(推理小説・探偵小説)覚書

読後の覚書(主に推理探偵小説)

『黒いトランク』 鮎川哲也 1

  鮎川哲也という作家に関しては、実際のところこの年になるまで全く知らなかった。もし、たまたま推理探偵小説を網羅的に読もうと思い立たず、東西ミステリーベスト100などというリストを目にすることがなければ、今でもその名を知ることはなかっただろう。

 とりあえず、本書『黒いトランク』を読み始めた。

 推理探偵小説の良いところの一つには、少なくとも何らかのリストでお薦めされているような場合、極端に詰まらなくて辛い思いをするということが無いという点がある*1。結論から言えば、本書はそのような特別な例外にあてはまることのない、普通に楽しめる推理小説であった。

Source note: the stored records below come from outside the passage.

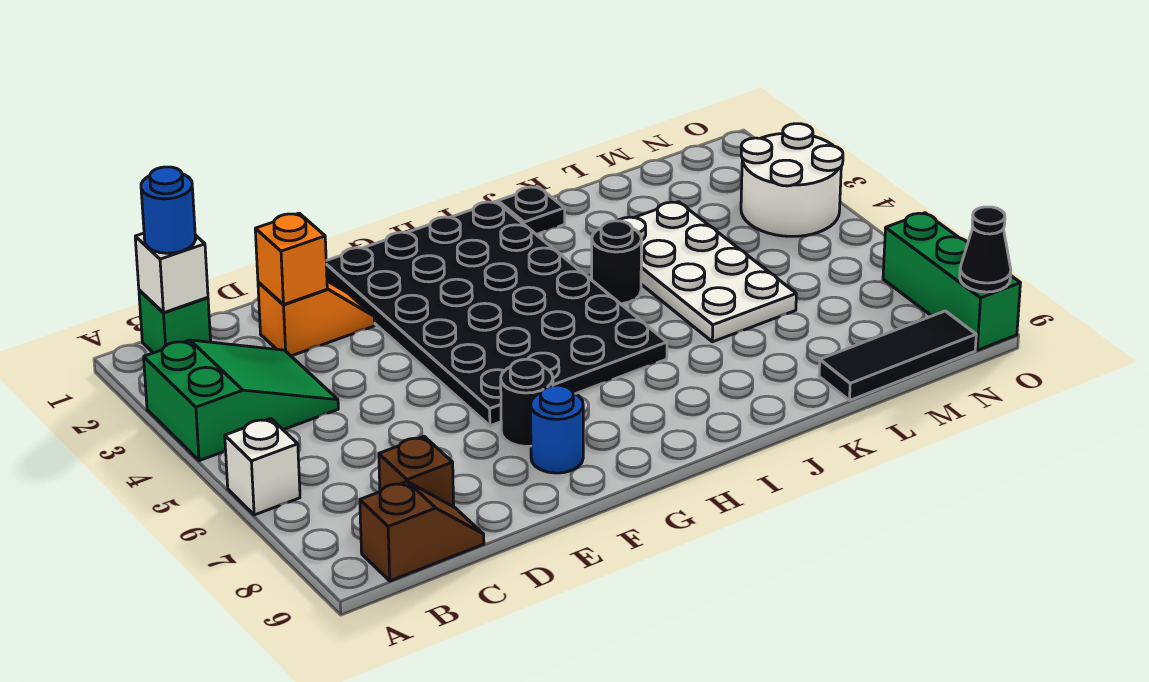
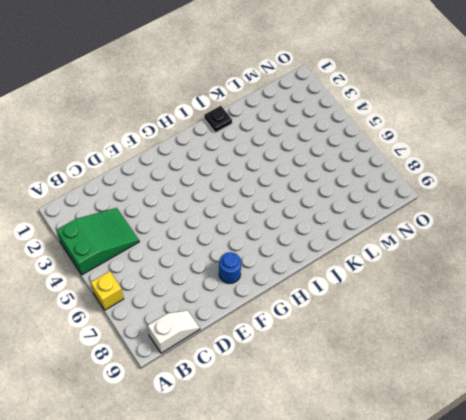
yellow brick A6 level 1 -> white brick A6 level 1
white slope B9:C9 level 1 top B -> brown slope B9:C9 level 1 top B
none -> green brick B1 level 1
none -> brown brick C8 level 1
none -> orange slope D2:E2 level 1 top D

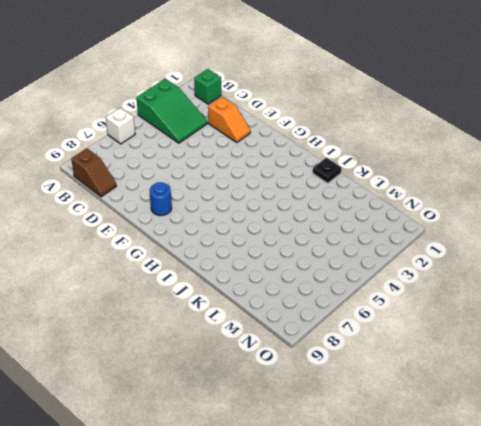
none -> brown brick C8 level 1
none -> black plate F1:I6 level 1
none -> black round brick F7 level 1

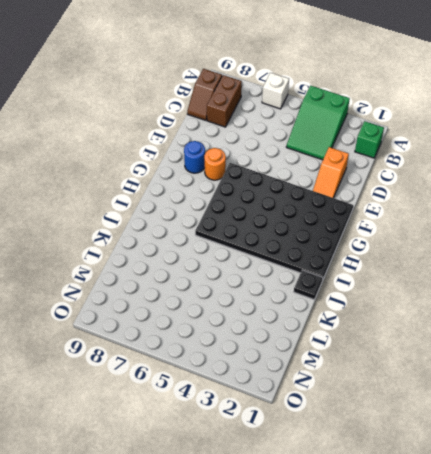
brown brick B8:C8 level 1 -> brown brick C8 level 1
orange round brick F7 level 1 -> black round brick F7 level 1
none -> black round brick J4 level 1
none -> white plate K3:L6 level 1
none -> black tile L9:N9 level 1

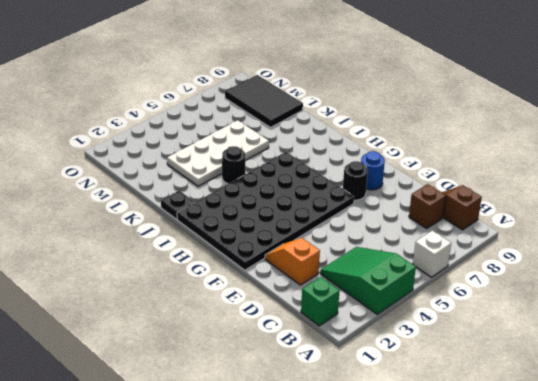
black tile L8:N9 level 1 -> black tile L9:N9 level 1
none -> white round brick N3:O4 level 1
none -> green brick O7:O9 level 1
none -> white brick B1 level 2

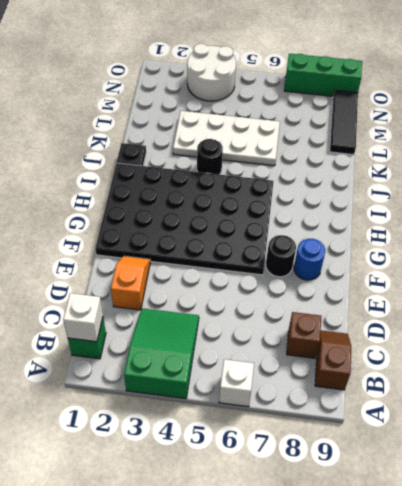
none -> orange brick D2 level 2
none -> black cone O9 level 2
none -> blue round brick B1 level 3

 構成としては松本清張の『点と線』に似ているな、などと思いながら読んでいたのだが、調べてみると、『点と線』の方が後で書かれていた。この『黒いトランク』は1956年、『点と線』は1957年である。どちらも刑事が主人公であり、捜査は足を使った地道な聞き込みであり、警察組織は信頼のおける捜査組織であり、探偵のような曖昧な天才は登場しない。また地方警察の一捜査担当が丁寧な初動捜査を行っているという点でも似ている。明智小五郎も金田一耕助も出てこない、そして、警察が信頼のおける組織に変わっている、推理探偵小説においてこのような変化はいつくらいから生じ始めたのだろうか? 横溝正史の金田一は1950年前後(小説発表年)に活躍していたので時期的には少し被っているわけだが、そこから、どのように鮎川・松本式小説が生まれてきたのかには興味が湧く。同時代の周辺の小説を読み漁っていくうちにその辺りの消息も分かるに違いないが、今は分からない。もちろん、松本清張の場合は推理探偵小説だけが本職というわけでもないので違う方面からのアプローチが結実したのかもしれない。

 一般に推理小説には文学性などを求めてはいないが、この小説ではところどころ旅情や詩情に訴える部分がある。読んでいる間、内田百閒の『安房列車』も頭に浮かんだ、百閒先生が旅先で旅館に泊まって飲み食いする描写が旅情をそそるのと同じように、この小説での旅先での食事や旅館の描写が旅に出たい気持ちを刺激する。対馬での刺身なんぞは旨そうで仕方がない。途中駅弁の話まで出てくるのである。食いもののみならず、北原白秋や火野葦平・石川達三も絡めてくるのは作者の時代にはまだそのような教養が一般に共有されていたからなのだろうか? ここで描写されている風景を読むと、一度はその地に訪れたくなるし、北原白秋や石川達三も読まねばという気持ちになる。私は創元推理のkindle版を読んだのだが、鉄道路線に関する注釈が丁寧なのも好印象であった。

 推理小説としての肝はおおまかに3つのトリックからなるのだが、時刻表トリックと入れ替えトリックは良いとして、肝心の2つのトランクの部分が凝りすぎいて必然性に欠けている感が強い。容疑者のリストに載る危険を冒してまで件のトランクを使う必要性がとてもあるとは思えない。足のつかないトランクではいけなかったのか?どこか目のつかないところに廃棄しなかった必然性も薄い。主人公への挑戦という部分がこの辺りを正当化するのかもしれないが、弱く感じる。ただ、この手の推理小説トリックは、段々とトリックとしての必然性から読者が謎解きを楽しむという娯楽へと変化してきているので、そういう意味では娯楽として受け入れるべきなのかもしれない。江戸川乱歩や横溝正史のやり方の得なところはお話の現実味が薄い分、トリックの必然性が低くとも受け入れられやすいところにもある。

 トリックのためのトリックに陥りがちな現代推理小説の悪例に落ち込みそうでありながらギリギリの所で踏みとどまった佳作と感じた。

 だらだら書いて長くなったのだが、次回もう少しだけだらだらと書き足してみようと思う。

黒いトランク 鬼貫警部シリーズ (創元推理文庫)

黒いトランク 鬼貫警部シリーズ (創元推理文庫)

 

*1:まぁ、実際のところそれでも外れというものは存在して、今のところ自分の場合は山口雅也の『生ける屍の死』だけは3分の1ほど読んだところで詰まらなさに耐えきれず投げ出してしまった。まぁこれもいずれ読み通してみようと思うのだが。